Why this numbers are called 'primes' ?

[funny-falcon]

https://github.com/vnmakarov/mum-hash/blob/master/mum.h#L312-L320

There is no any guarantee, than _mum_next_factor will return prime number. Neither it is guaranteed to be odd (but it looks like algorithm doesn't depends on it). If generator behind rand is a good random generator, then _mem_next_factor even allowed to return zero.

[funny-falcon]

Currently, it does not provide resistance from SIC ("seed independent collisions", or "hash flood"), if default _mum_primes are used.

Seed has no impact on result of neighbor input scrambling https://github.com/vnmakarov/mum-hash/blob/master/mum.h#L209 , so it is possible to choose next block that will cancel diff from previous block. Yes, it is cpu consuming operation, but it should be done only once for known _mum_primes. Also, since lo(x*C) + hi(x*C) is not bijective (1-to-1) function, even one-block collision could be found.

(and, it also leads to conclusion: while MUM is (probably) resistant to first preimage attack, it is certainly not resistant to second preimage attack (for known _mum_primes). Worse than that, this attack doesn't depends on seed, only on _mum_primes).

[funny-falcon]

As an example, there is fallback hash functions for Golang: https://github.com/golang/go/blob/master/src/runtime/hash32.go https://github.com/golang/go/blob/master/src/runtime/hash64.go

They looks to be safer against SIC/"hash flood", although multipliers are constants. And they have impressive performance.

[vnmakarov]

Thank you for your feedback, Yura.

The initial constants are prime numbers. I started with them thinking about prime number factorization as a hard problem (although it is not crypto-level hard for only 64-bit numbers). The code changing them was added later but the names were not changed. The names of the multiplication constants are misleading. I'll modify the names.

Actually I tested mum hash on smhasher with different multiplications constants (including randomly generated). So you are right the number primeness is not important. You are right that randomly generated numbers can be even or zero. I should add the code preventing this.

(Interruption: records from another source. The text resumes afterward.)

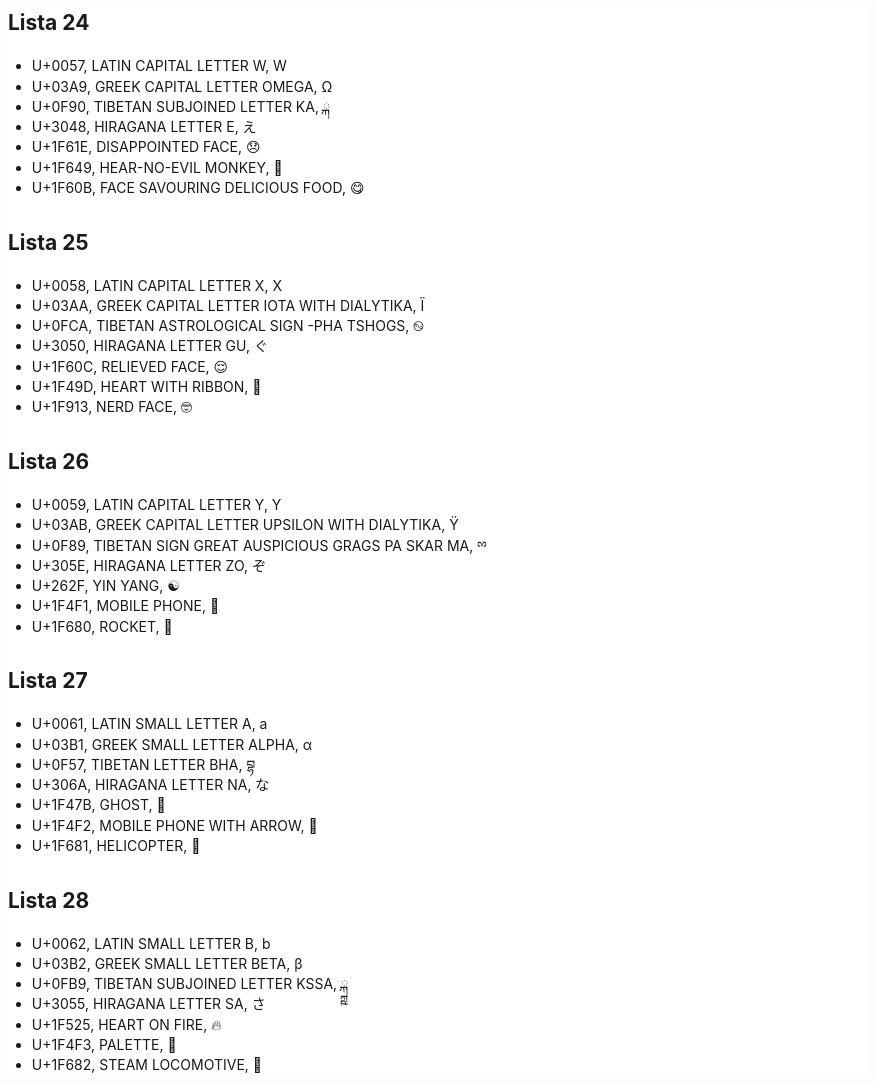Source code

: ## Lista 24

- U+0057, LATIN CAPITAL LETTER W, &#x0057;
- U+03A9, GREEK CAPITAL LETTER OMEGA, &#x03A9;
- U+0F90, TIBETAN SUBJOINED LETTER KA, &#x0F90;
- U+3048, HIRAGANA LETTER E, &#x3048;
- U+1F61E, DISAPPOINTED FACE, &#x1F61E;
- U+1F649, HEAR-NO-EVIL MONKEY, &#x1F649;
- U+1F60B, FACE SAVOURING DELICIOUS FOOD, &#x1F60B;

## Lista 25

- U+0058, LATIN CAPITAL LETTER X, &#x0058;
- U+03AA, GREEK CAPITAL LETTER IOTA WITH DIALYTIKA, &#x03AA;
- U+0FCA, TIBETAN ASTROLOGICAL SIGN -PHA TSHOGS, &#x0FCA;
- U+3050, HIRAGANA LETTER GU, &#x3050;
- U+1F60C, RELIEVED FACE, &#x1F60C;
- U+1F49D, HEART WITH RIBBON, &#x1F49D;
- U+1F913, NERD FACE, &#x1F913;

## Lista 26

- U+0059, LATIN CAPITAL LETTER Y, &#x0059;
- U+03AB, GREEK CAPITAL LETTER UPSILON WITH DIALYTIKA, &#x03AB;
- U+0F89, TIBETAN SIGN GREAT AUSPICIOUS GRAGS PA SKAR MA, &#x0F89;
- U+305E, HIRAGANA LETTER ZO, &#x305E;
- U+262F, YIN YANG, &#x262F;
- U+1F4F1, MOBILE PHONE, &#x1F4F1;
- U+1F680, ROCKET, &#x1F680;

## Lista 27

- U+0061, LATIN SMALL LETTER A, &#x0061;
- U+03B1, GREEK SMALL LETTER ALPHA, &#x03B1;
- U+0F57, TIBETAN LETTER BHA, &#x0F57;
- U+306A, HIRAGANA LETTER NA, &#x306A;
- U+1F47B, GHOST, &#x1F47B;
- U+1F4F2, MOBILE PHONE WITH ARROW, &#x1F4F2;
- U+1F681, HELICOPTER, &#x1F681;

## Lista 28

- U+0062, LATIN SMALL LETTER B, &#x0062;
- U+03B2, GREEK SMALL LETTER BETA, &#x03B2;
- U+0FB9, TIBETAN SUBJOINED LETTER KSSA, &#x0FB9;
- U+3055, HIRAGANA LETTER SA, &#x3055;
- U+1F525, HEART ON FIRE, &#x1F525;
- U+1F4F3, PALETTE, &#x1F4F3;
- U+1F682, STEAM LOCOMOTIVE, &#x1F682;
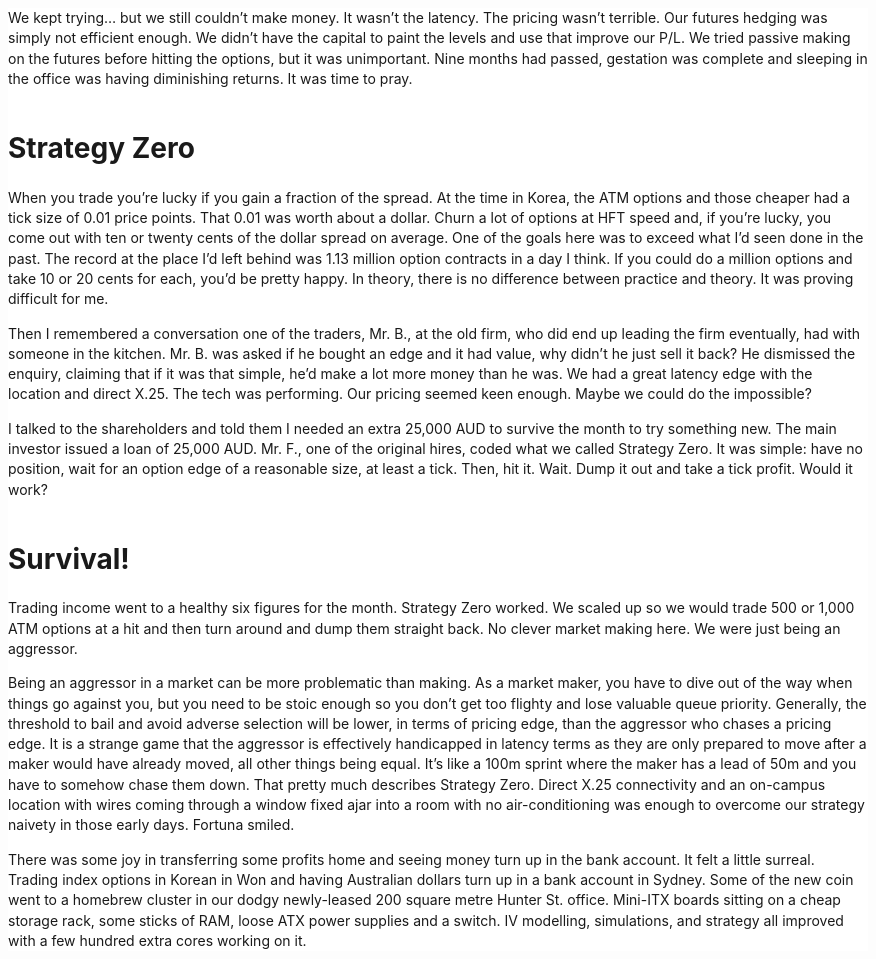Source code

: We kept trying… but we still couldn’t make money. It wasn’t the latency. The pricing wasn’t terrible. Our futures hedging was simply not efficient enough. We didn’t have the capital to paint the levels and use that improve our P/L. We tried passive making on the futures before hitting the options, but it was unimportant. Nine months had passed, gestation was complete and sleeping in the office was having diminishing returns. It was time to pray.

# Strategy Zero

When you trade you’re lucky if you gain a fraction of the spread. At the time in Korea, the ATM options and those cheaper had a tick size of 0.01 price points. That 0.01 was worth about a dollar. Churn a lot of options at HFT speed and, if you’re lucky, you come out with ten or twenty cents of the dollar spread on average. One of the goals here was to exceed what I’d seen done in the past. The record at the place I’d left behind was 1.13 million option contracts in a day I think. If you could do a million options and take 10 or 20 cents for each, you’d be pretty happy. In theory, there is no difference between practice and theory. It was proving difficult for me.

Then I remembered a conversation one of the traders, Mr. B., at the old firm, who did end up leading the firm eventually, had with someone in the kitchen. Mr. B. was asked if he bought an edge and it had value, why didn’t he just sell it back? He dismissed the enquiry, claiming that if it was that simple, he’d make a lot more money than he was. We had a great latency edge with the location and direct X.25. The tech was performing. Our pricing seemed keen enough. Maybe we could do the impossible?

I talked to the shareholders and told them I needed an extra 25,000 AUD to survive the month to try something new. The main investor issued a loan of 25,000 AUD. Mr. F., one of the original hires, coded what we called Strategy Zero. It was simple: have no position, wait for an option edge of a reasonable size, at least a tick. Then, hit it. Wait. Dump it out and take a tick profit. Would it work?

# Survival!

Trading income went to a healthy six figures for the month. Strategy Zero worked. We scaled up so we would trade 500 or 1,000 ATM options at a hit and then turn around and dump them straight back. No clever market making here. We were just being an aggressor.

Being an aggressor in a market can be more problematic than making. As a market maker, you have to dive out of the way when things go against you, but you need to be stoic enough so you don’t get too flighty and lose valuable queue priority. Generally, the threshold to bail and avoid adverse selection will be lower, in terms of pricing edge, than the aggressor who chases a pricing edge. It is a strange game that the aggressor is effectively handicapped in latency terms as they are only prepared to move after a maker would have already moved, all other things being equal. It’s like a 100m sprint where the maker has a lead of 50m and you have to somehow chase them down. That pretty much describes Strategy Zero. Direct X.25 connectivity and an on-campus location with wires coming through a window fixed ajar into a room with no air-conditioning was enough to overcome our strategy naivety in those early days. Fortuna smiled.

There was some joy in transferring some profits home and seeing money turn up in the bank account. It felt a little surreal. Trading index options in Korean in Won and having Australian dollars turn up in a bank account in Sydney. Some of the new coin went to a homebrew cluster in our dodgy newly-leased 200 square metre Hunter St. office. Mini-ITX boards sitting on a cheap storage rack, some sticks of RAM, loose ATX power supplies and a switch. IV modelling, simulations, and strategy all improved with a few hundred extra cores working on it.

As for hash flood. I wrote the function for my purposes (an interpreter). I am going to use it the following way: get random constant at the interpreter work beginning and then use the function. I don't think it is even necessary to add a code in hash tables to recognize a denial attack.

Also I don't pretend that MUM hash function is a crypto-level hash function. lo(x*C) + hi (x*C) = a probably can be found on modern equipment but it still will require a lot of time. It would be interesting for me, how much time you will need to find X for C=0X258c4af23da09e33 and a=0X11d934b3c798d46d

Thanks for adding references for hash functions in GO. I'll investigate them. I am getting new references frequently after releasing the code. There are too many hash functions to try. But I tried yours too.

[funny-falcon]

But I tried yours too.

:-) thanks. Mine are not fast, though I believe they are safe. Go's are really fast and look to be safe.

[funny-falcon]

And hash table does not need code for recognition of "dos", if hash function is resistant to "hash-flood" (seed independent collisions). No one will try to attack such function, cause it is waste of time.